Friday, October 23, 2009

Acceptable Use Policy for teaching with laptops

by Mike Muir

Recently there's been an interesting discussion on the ACTEM listserv (technology using educators) about what the consequences should be for students who violate the school's AUP.

Thinking about the early years of MLTI where we found that schools that had teachers using the laptops in engaging ways with students had lower breakage & theft rates, I got thinking about acceptable use policies for teachers and posted this:

I wish, too, that we had an Acceptable Use Policy for Educators - not for how they use it personally, but how they use it with their students.

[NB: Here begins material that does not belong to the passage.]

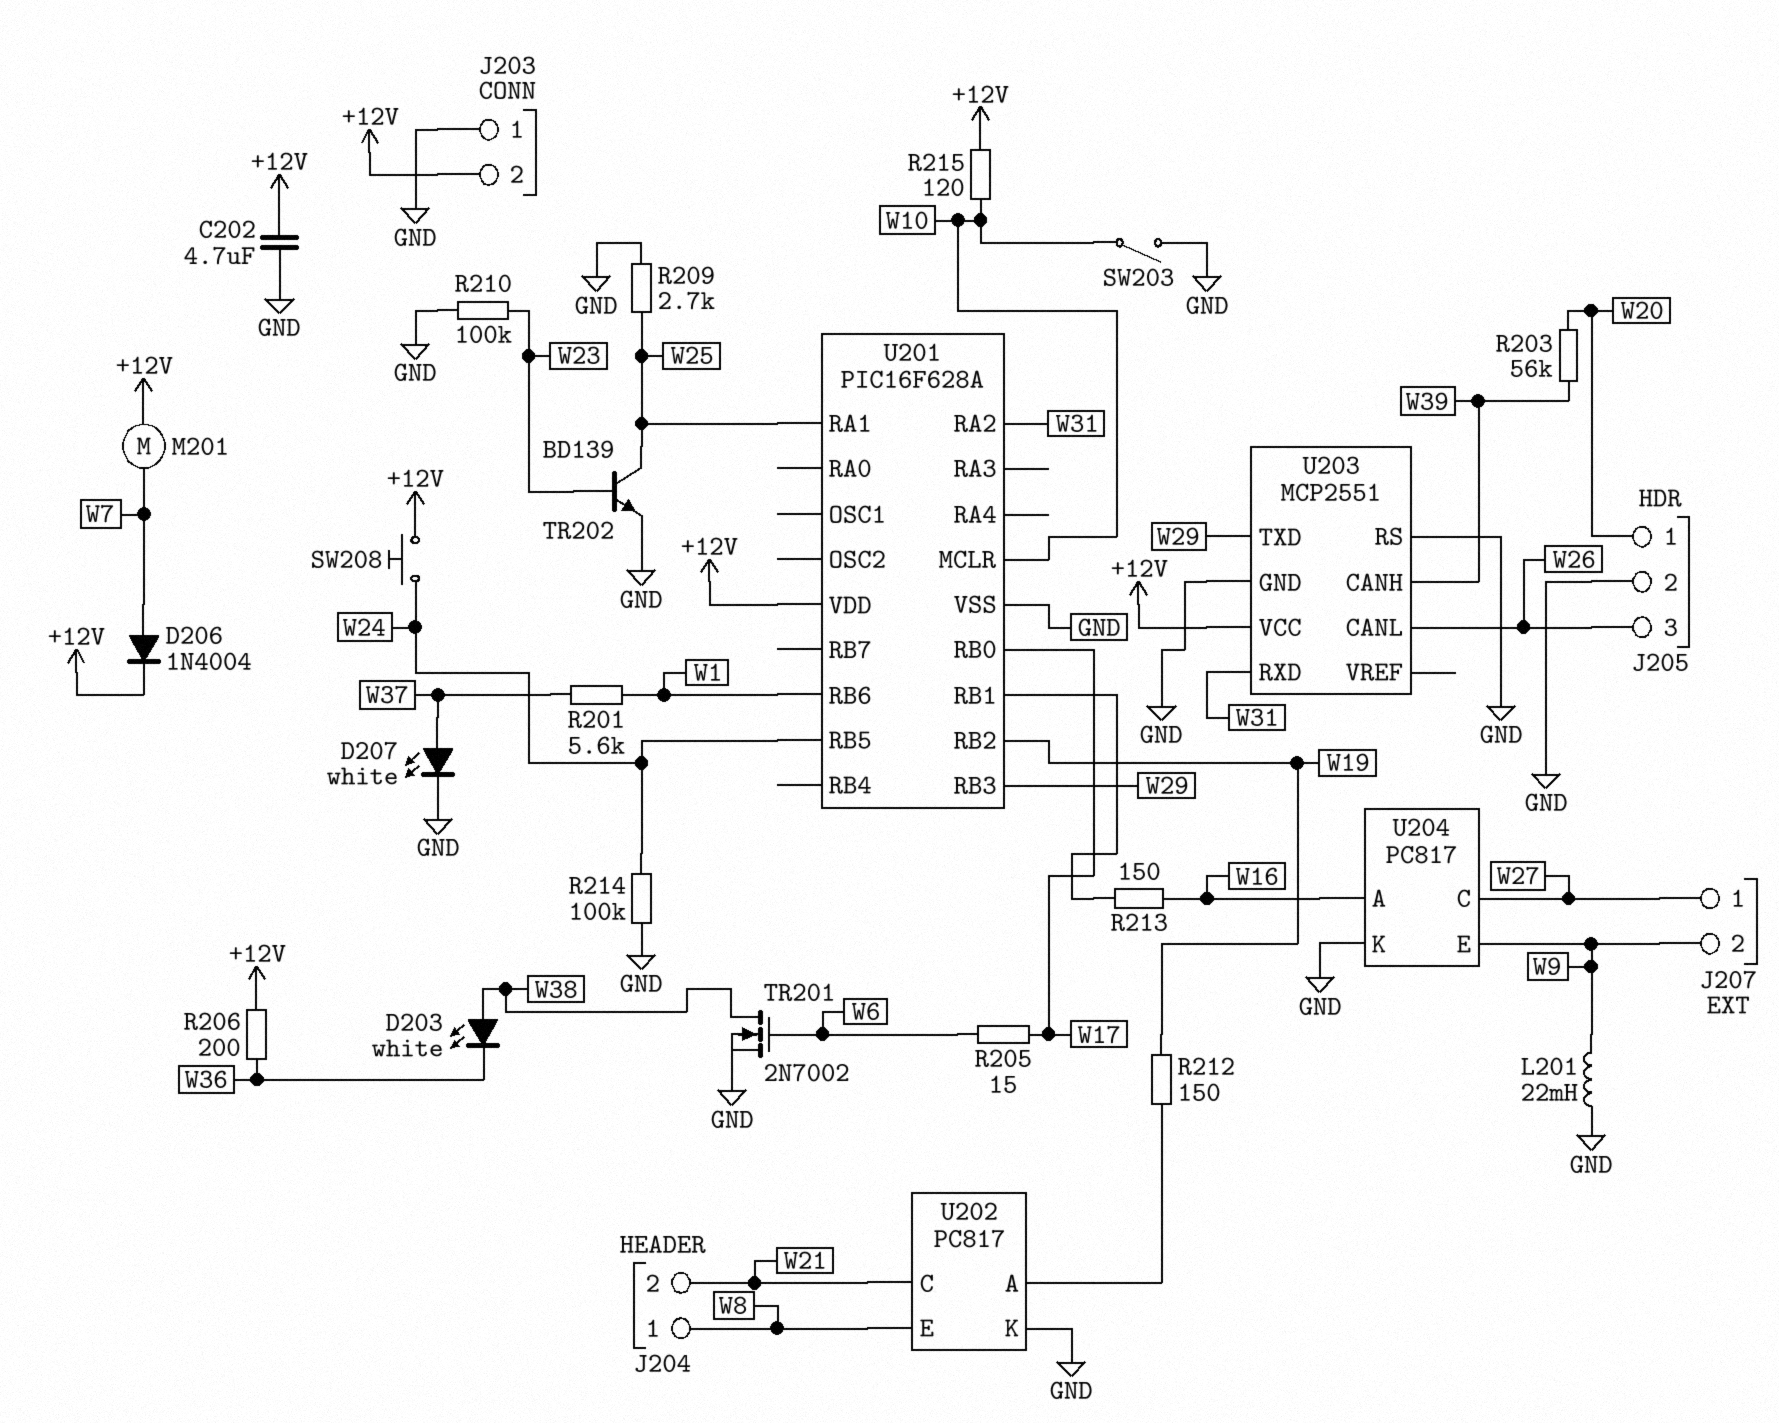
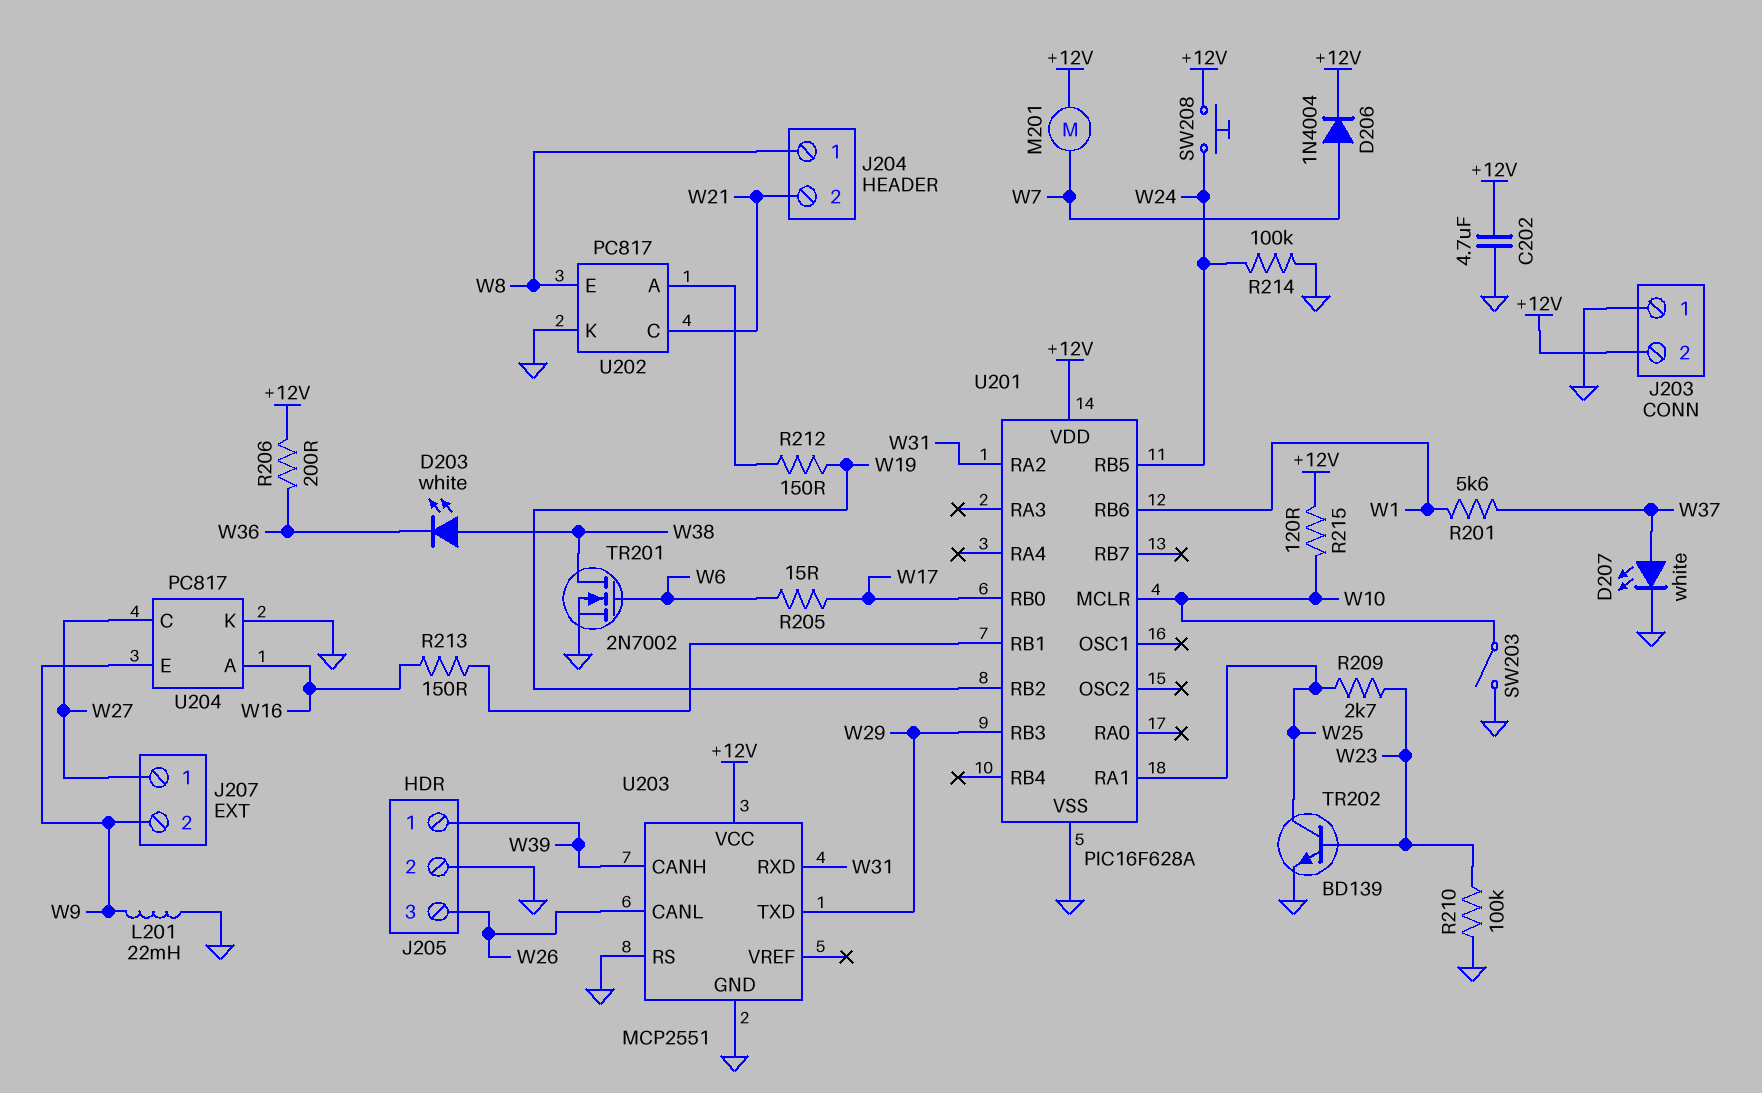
J205 pin 1: W20 -> W39
R203: 56k (W20, W39) -> none
R209: 2.7k (GND, W25) -> 2.7k (W23, W25)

I wish that AUP would focus on things like teachers promising that they would use the laptops to
  • do projects
  • promote curiosity and make content interesting
  • build constructive conversations and debate
  • open the world to students, taking them where they've never been before
  • bring experts into the classroom, regardless of where they are geographically
  • improving writing by finding what kids would love to write about
  • make complex ideas concrete and understandable
  • teach responsibility by giving students responsibility and finding out their questions & concerns about their world & work

And I wish that AUP would prohibit (or at least severely limit)
  • not using the laptops
  • locked down machines
  • strong filtering
  • electronic worksheets
  • simply looking up facts on the Internet (or worse - calling that a WebQuest)
  • using laptops as a textbook
  • drills for learning software programs
And I wish that AUP generated as much conversation about consequences of violating the AUP as the one for kids does.
So, what do you think should be in that AUP? (or it might be interesting to see what we believe the consequences for violating that AUP should be!)

1 comment:

Anonymous said...

Mike your AUP is a timely reminder that we need to constantly seek ways to use our assets to their greatest potential. Thank you.

It is difficult to strike a balance between the stakeholders in our communities and I often don't feel on very firm ground when I make a stance.

Your AUP implies sometimes we make the easy, safe choices (filtering) or we use a new tool to do an old job (electronic worksheets) instead of leaping to the new paradigm laptops offer.

Change takes time, patience and perseverance.